- Born: 14 March 1968 (age 57) England
- Occupation: Businesswoman
- Spouse: Joseph Corré (????–2007) divorced
- Partner: Paul Simonon (2007–present)
- Children: 1, model Cora Corré

= Serena Rees =

British businesswoman (born 1968)

Serena Rees MBE (born 14 March 1968) is a British entrepreneur, founder, fashion designer, and public speaker. She founded Agent Provocateur with her then husband Joseph Corré in 1994 and Les Girls Les Boys in 2017.

==Early life==
Rees was adopted at an early age by Indian parents; her birth mother was from Kashmir.

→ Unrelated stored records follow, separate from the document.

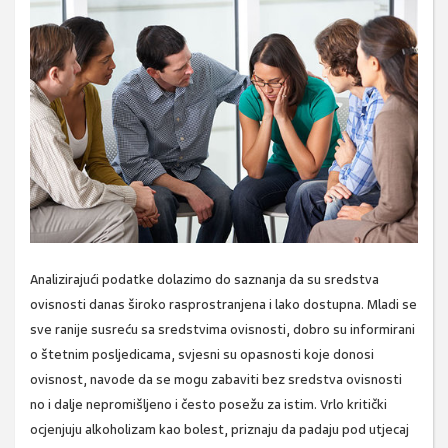
Analizirajući podatke dolazimo do saznanja da su sredstva
ovisnosti danas široko rasprostranjena i lako dostupna. Mladi se
sve ranije susreću sa sredstvima ovisnosti, dobro su informirani
o štetnim posljedicama, svjesni su opasnosti koje donosi
ovisnost, navode da se mogu zabaviti bez sredstva ovisnosti
no i dalje nepromišljeno i često posežu za istim. Vrlo kritički
ocjenjuju alkoholizam kao bolest, priznaju da padaju pod utjecaj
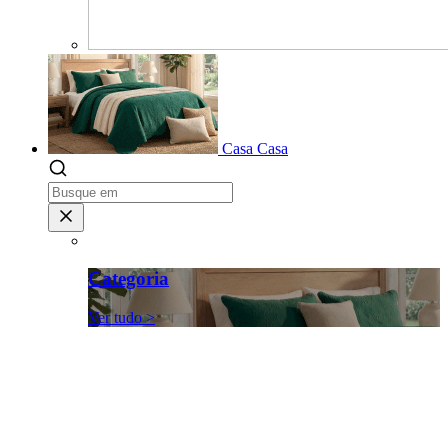
Casa
Casa
Categoria
Ver tudo >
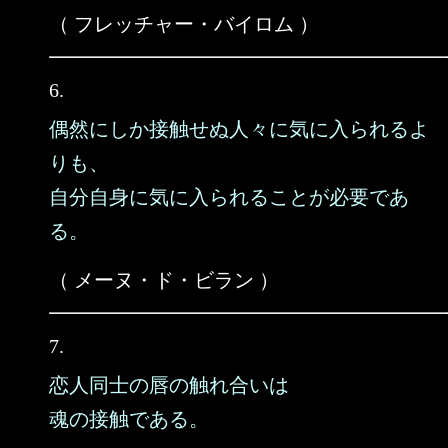
（ フレッチャー・バイロム ）
6.
偶然にしか接触せぬ人々に気に入られるよ
りも、
自分自身に気に入られることが必要であ
る。
（ メーヌ・ド・ビラン ）
7.
恋人同士の唇の触れ合いは
魂の接触である。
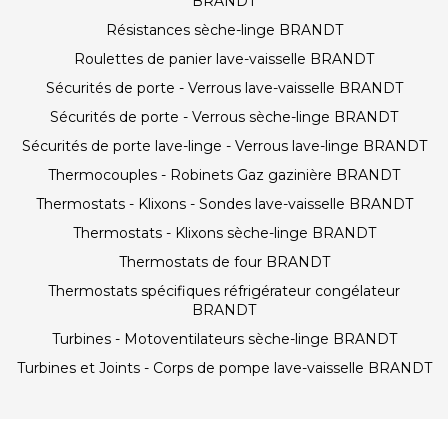
BRANDT
Résistances sèche-linge BRANDT
Roulettes de panier lave-vaisselle BRANDT
Sécurités de porte - Verrous lave-vaisselle BRANDT
Sécurités de porte - Verrous sèche-linge BRANDT
Sécurités de porte lave-linge - Verrous lave-linge BRANDT
Thermocouples - Robinets Gaz gazinière BRANDT
Thermostats - Klixons - Sondes lave-vaisselle BRANDT
Thermostats - Klixons sèche-linge BRANDT
Thermostats de four BRANDT
Thermostats spécifiques réfrigérateur congélateur
BRANDT
Turbines - Motoventilateurs sèche-linge BRANDT
Turbines et Joints - Corps de pompe lave-vaisselle BRANDT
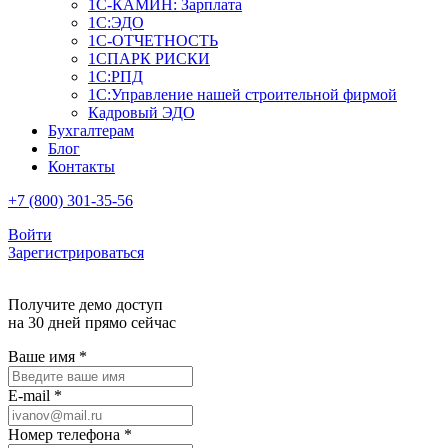
1С-КАМИН: Зарплата
1С:ЭДО
1С-ОТЧЕТНОСТЬ
1СПАРК РИСКИ
1С:РПД
1С:Управление нашей строительной фирмой
Кадровый ЭДО
Бухгалтерам
Блог
Контакты
+7 (800) 301-35-56
Войти
Зарегистрироваться
Получите демо доступ
на 30 дней прямо сейчас
Ваше имя
*
E-mail
*
Номер телефона
*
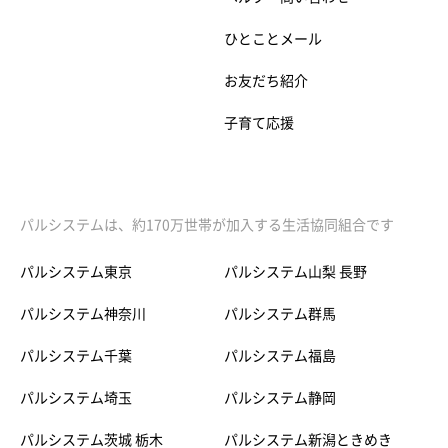
ひとことメール
お友だち紹介
子育て応援
パルシステムは、約170万世帯が加入する生活協同組合です
パルシステム東京
パルシステム山梨 長野
パルシステム神奈川
パルシステム群馬
パルシステム千葉
パルシステム福島
パルシステム埼玉
パルシステム静岡
パルシステム茨城 栃木
パルシステム新潟ときめき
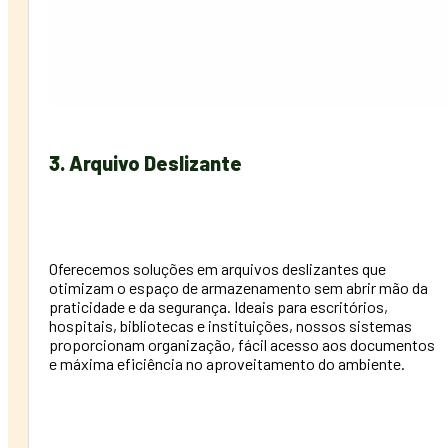
3. Arquivo Deslizante
Oferecemos soluções em arquivos deslizantes que
otimizam o espaço de armazenamento sem abrir mão da
praticidade e da segurança. Ideais para escritórios,
hospitais, bibliotecas e instituições, nossos sistemas
proporcionam organização, fácil acesso aos documentos
e máxima eficiência no aproveitamento do ambiente.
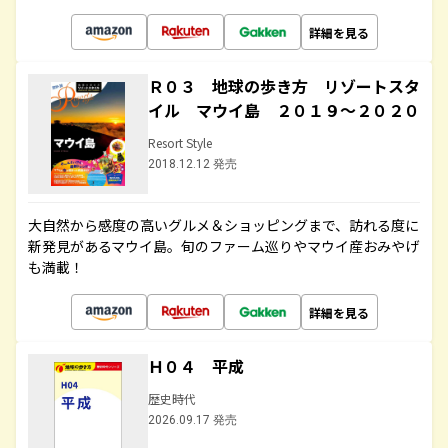
詳細を見る
Ｒ０３ 地球の歩き方 リゾートスタ
イル マウイ島 ２０１９～２０２０
Resort Style
2018.12.12 発売
大自然から感度の高いグルメ＆ショッピングまで、訪れる度に
新発見があるマウイ島。旬のファーム巡りやマウイ産おみやげ
も満載！
詳細を見る
Ｈ０４ 平成
歴史時代
2026.09.17 発売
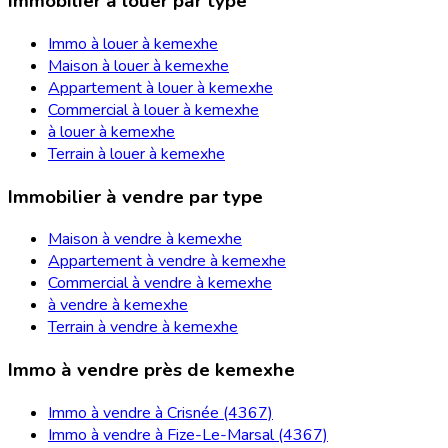
Immobilier à louer par type
Immo à louer à kemexhe
Maison à louer à kemexhe
Appartement à louer à kemexhe
Commercial à louer à kemexhe
à louer à kemexhe
Terrain à louer à kemexhe
Immobilier à vendre par type
Maison à vendre à kemexhe
Appartement à vendre à kemexhe
Commercial à vendre à kemexhe
à vendre à kemexhe
Terrain à vendre à kemexhe
Immo à vendre près de kemexhe
Immo à vendre à Crisnée (4367)
Immo à vendre à Fize-Le-Marsal (4367)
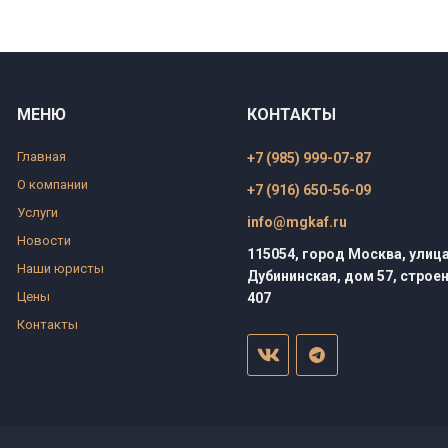
МЕНЮ
КОНТАКТЫ
Главная
+7 (985) 999-07-87
О компании
+7 (916) 650-56-09
Услуги
info@mgkaf.ru
Новости
115054, город Москва, улиц
Наши юристы
Дубининская, дом 57, строен
Цены
407
Контакты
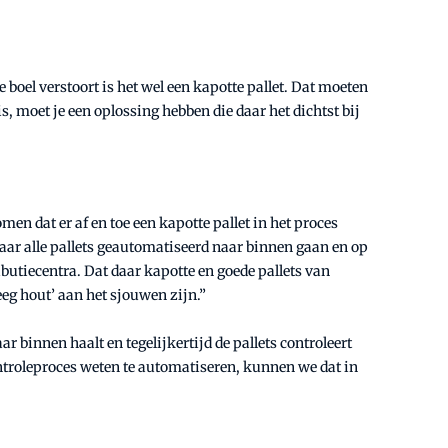
 boel verstoort is het wel een kapotte pallet. Dat moeten
, moet je een oplossing hebben die daar het dichtst bij
n dat er af en toe een kapotte pallet in het proces
ar alle pallets geautomatiseerd naar binnen gaan en op
ibutiecentra. Dat daar kapotte en goede pallets van
eg hout’ aan het sjouwen zijn.”
 binnen haalt en tegelijkertijd de pallets controleert
ontroleproces weten te automatiseren, kunnen we dat in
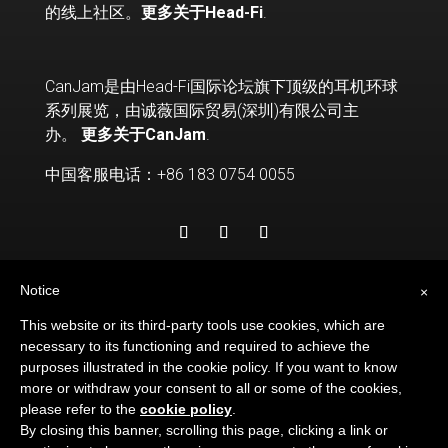
的线上社区。
更多关于Head-Fi
.
CanJam是由Head-Fi国际论坛旗下顶级的耳机环球
系列展览，由诚薇国际贸易(深圳)有限公司主
办。
更多关于CanJam
.
中国客服电话：+86 183 0754 0055
Notice
×
This website or its third-party tools use cookies, which are
necessary to its functioning and required to achieve the
purposes illustrated in the cookie policy. If you want to know
© 2026
HEAD-FI.ORG
. ALL RIGHTS RESERVED.
more or withdraw your consent to all or some of the cookies,
please refer to the
cookie policy
.
By closing this banner, scrolling this page, clicking a link or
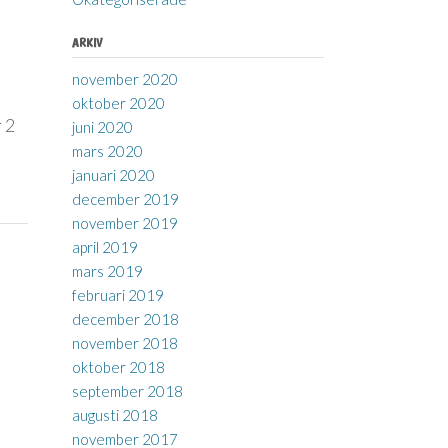
ARKIV
november 2020
oktober 2020
r 2
juni 2020
mars 2020
januari 2020
december 2019
november 2019
april 2019
mars 2019
februari 2019
december 2018
november 2018
oktober 2018
september 2018
augusti 2018
november 2017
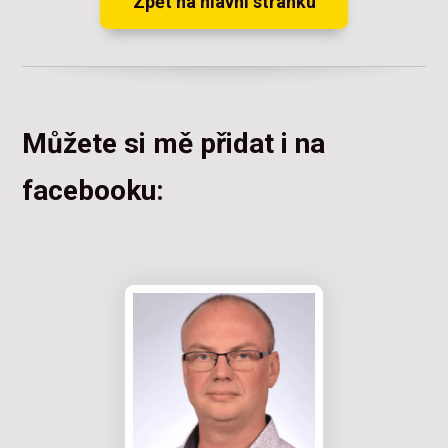
Zpět na hlavní stránku
Můžete si mě přidat i na
facebooku:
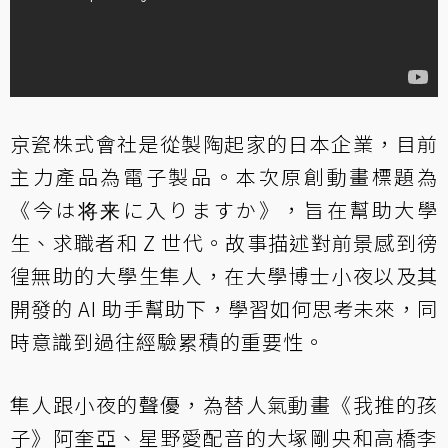
京瓷株式會社是從製陶起家的日本企業，目前
主力產品為電子製品。本次原創動畫標題為
《今は将来に入りますか》，旨在幫助大學
生、求職者和 Z 世代。故事描述對前景感到徬
徨無助的大學生隼人，在大學博士小夜以及其
開發的 AI 助手幫助下，學習如何思考未來，同
時意識到過往經驗累積的重要性。
隼人跟小夜的聲優，為替人氣動畫《我推的孩
子》阿奎亞、星野愛配音的大塚剛央和高橋李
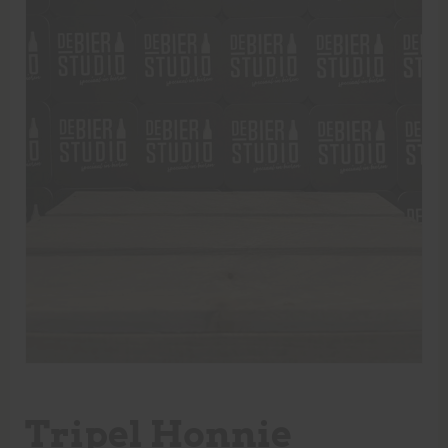
Tripel Honnie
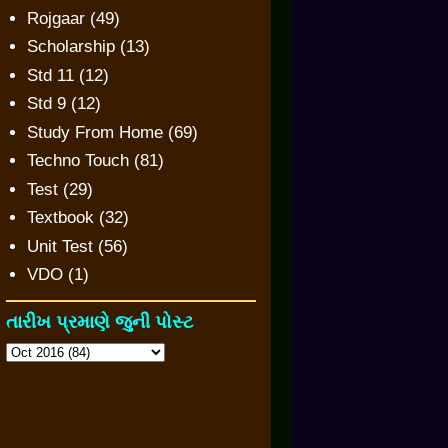
Rojgaar
(49)
Scholarship
(13)
Std 11
(12)
Std 9
(12)
Study From Home
(69)
Techno Touch
(81)
Test
(29)
Textbook
(32)
Unit Test
(56)
VDO
(1)
તારીખ પ્રમાણે જુની પોસ્ટ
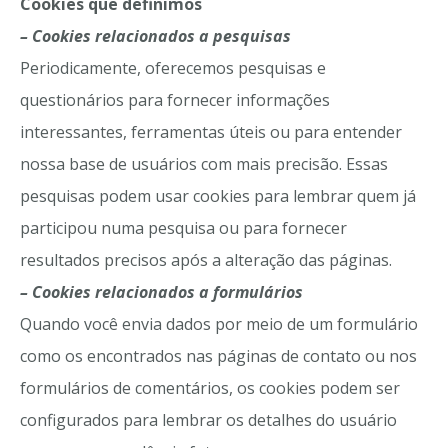
Cookies que definimos
– Cookies relacionados a pesquisas
Periodicamente, oferecemos pesquisas e
questionários para fornecer informações
interessantes, ferramentas úteis ou para entender
nossa base de usuários com mais precisão. Essas
pesquisas podem usar cookies para lembrar quem já
participou numa pesquisa ou para fornecer
resultados precisos após a alteração das páginas.
– Cookies relacionados a formulários
Quando você envia dados por meio de um formulário
como os encontrados nas páginas de contato ou nos
formulários de comentários, os cookies podem ser
configurados para lembrar os detalhes do usuário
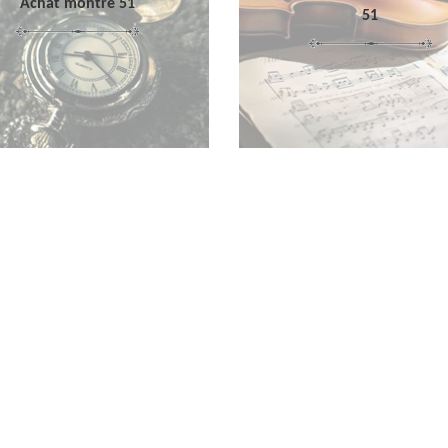
Achat montre 51
51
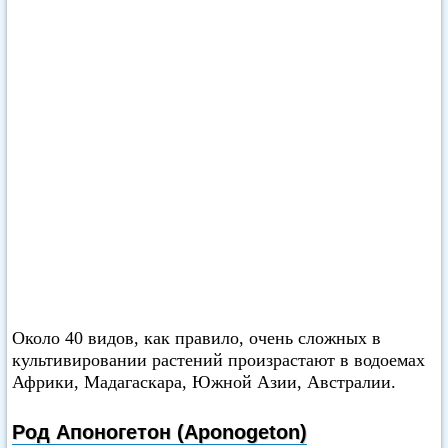
Около 40 видов, как правило, очень сложных в
культивировании растений произрастают в водоемах
Африки, Мадагаскара, Южной Азии, Австралии.
Род Апоногетон (Aponogeton)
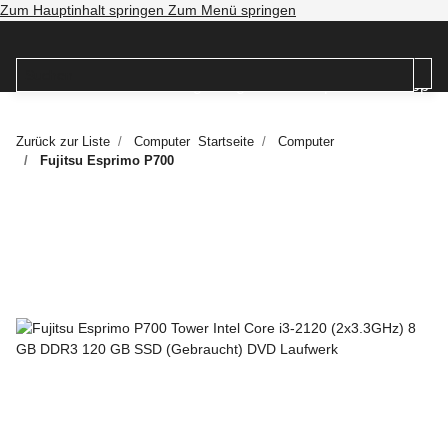
Zum Hauptinhalt springen
Zum Menü springen
Zurück zur Liste
Computer
Startseite
Computer
Fujitsu Esprimo P700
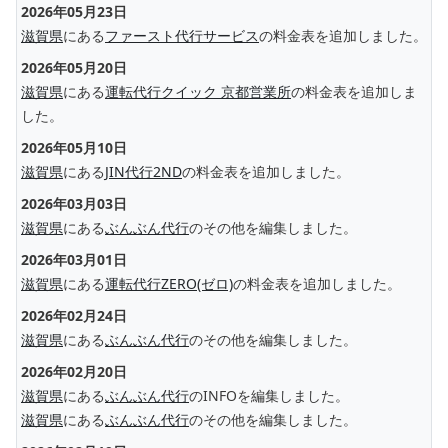
2026年05月23日
滋賀県
にある
ファースト代行サービス
の料金表を追加しました。
2026年05月20日
滋賀県
にある
運転代行クイック 京都営業所
の料金表を追加しま
した。
2026年05月10日
滋賀県
にある
JIN代行2ND
の料金表を追加しました。
2026年03月03日
滋賀県
にある
ぶんぶん代行
のその他を編集しました。
2026年03月01日
滋賀県
にある
運転代行ZERO(ゼロ)
の料金表を追加しました。
2026年02月24日
滋賀県
にある
ぶんぶん代行
のその他を編集しました。
2026年02月20日
滋賀県
にある
ぶんぶん代行
のINFOを編集しました。
滋賀県
にある
ぶんぶん代行
のその他を編集しました。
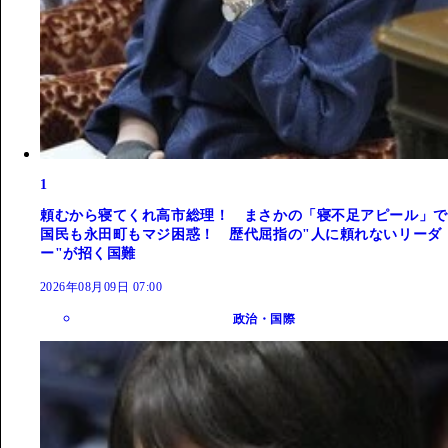
1
頼むから寝てくれ高市総理！ まさかの「寝不足アピール」で
国民も永田町もマジ困惑！ 歴代屈指の"人に頼れないリーダ
ー"が招く国難
2026年08月09日 07:00
政治・国際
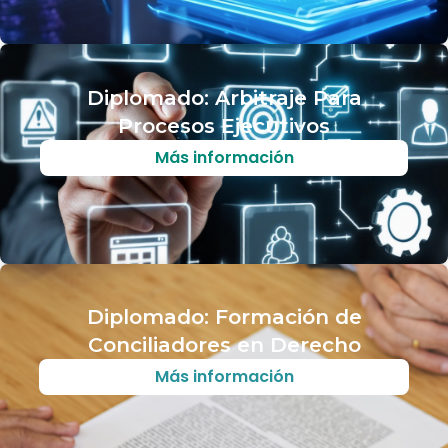
Diplomado: Arbitraje Para
Procesos Ejecutivos
Más información
Diplomado: Formación de
Conciliadores en Derecho
Más información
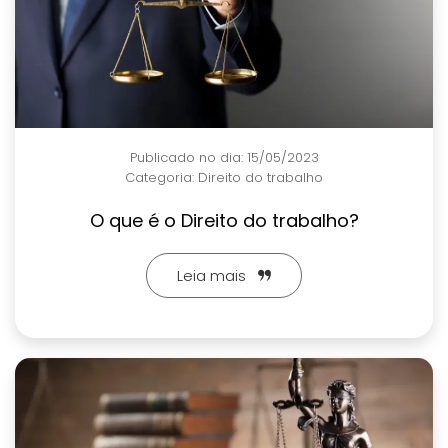
Publicado no dia: 15/05/2023
Categoria:
Direito do trabalho
O que é o Direito do trabalho?
Leia mais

Rees left school at age 16. She was working as a model in Chelsea, in 1992 when she met Joseph Corré, the son of Vivienne Westwood and Malcolm McLaren.

==Agent Provocateur==
Rees decided to open a lingerie store that would be filled with colourful and fashion-forward lingerie. The store opened in 1994 on Broadwick Street, Soho as a retail shop. Eventually Rees and Corre began designing their own line of lingerie as well.

Agent Provocateur became a well known brand selling in 13 different countries and over 30 stores. Rees maintained a strict confidentiality policy which allowed celebrity clients to feel comfortable purchasing the products. The brand often features celebrity models such as Kate Moss.

Rees and Corre sold Agent Provocateur to private equity house 3i for £60m, as part of their divorce settlement.

==Les Girls Les Boys==
Les Girls Les Boys is a men's and women's underwear, intimates and streetwear brand, founded by Serena Rees in May 2017.

==Other business ventures==
Rees then started Cocomaya, a bakery and chocolatier with several branches in London, where she resides with her daughter and partner Simonon.